4. Retaining the first location in cases of alternate location.
5. Removing hydrogen atoms (optional).
6. Ignoring pdb files for which the asymmetric unit does not represent a biological structure
(e.g., non unit matrix in REMARK 350).
7. For homomers, checking that all peptides are of the same length.
Options:
--pdb-dir TEXT Input pdb directory containing PDB files
[default: .]
--pdb-file TEXT Input pdb file (use this or the --pdb-dir
option!)
--max-resolution FLOAT Maximum allowed resolution [default: 2.0]

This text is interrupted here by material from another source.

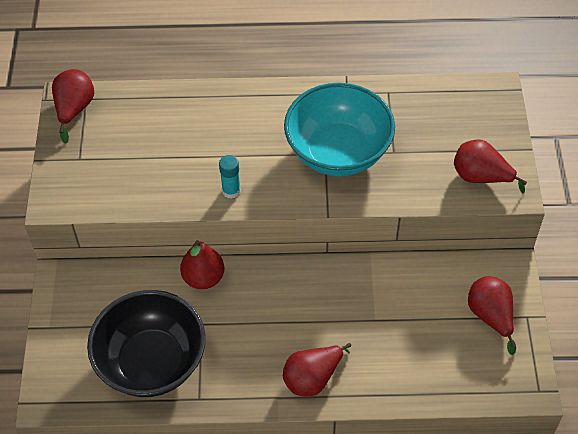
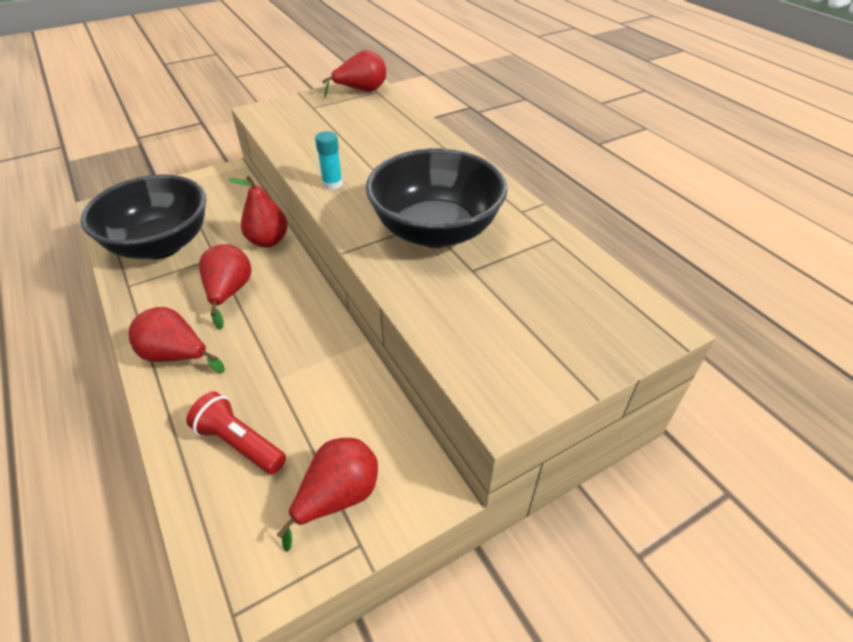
camera: 60 degrees right, 10 degrees down
(338, 152) = (435, 231): turquoise bowl -> black bowl
(421, 357) = (239, 443): none -> red flashlight
(481, 177) = (500, 360): red pear -> red pear (229, 293)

--limit-r-free-grade [A|B|C|D|E]
Limit for R_free_grade:
A - MUCH BETTER THAN
AVERAGE at this resolution
B - BETTER THAN
AVERAGE at this resolution
C - AVERAGE at
this resolution
D - WORSE THAN AVERAGE at
this resolution
E - UNRELIABLE [default: C]
--with-hydrogens / --no-hydrogens
Leave hydrogen atoms and hetatms from the
files - default --no-hydrogens
--ptype [homomer|heteromer|monomer]
Protein stoichiometry (defualt: homomer)
--parse-rem350 / --ignore-rem350
Parse or ignore remark 350 - default
--parse-rem350
--bio-molecule-chains INTEGER Number of peptides in remark 350
--output-dir TEXT Output dir [default: output.{time}]
--output-text / --output-json Output report in text or json - default
--output-text
--verbose Verbose mode [default: False]
--help Show this message and exit.
How to install?
Installation instructions can be read in this document
Contributing
If you find a bug or have an idea for a program you’d like in this package, feel free to open an issue. Even better: feel free to make a pull request!
Known Issues
The code fails to process PDB files for which the residue sequence numbers of the different peptides is inconsistent.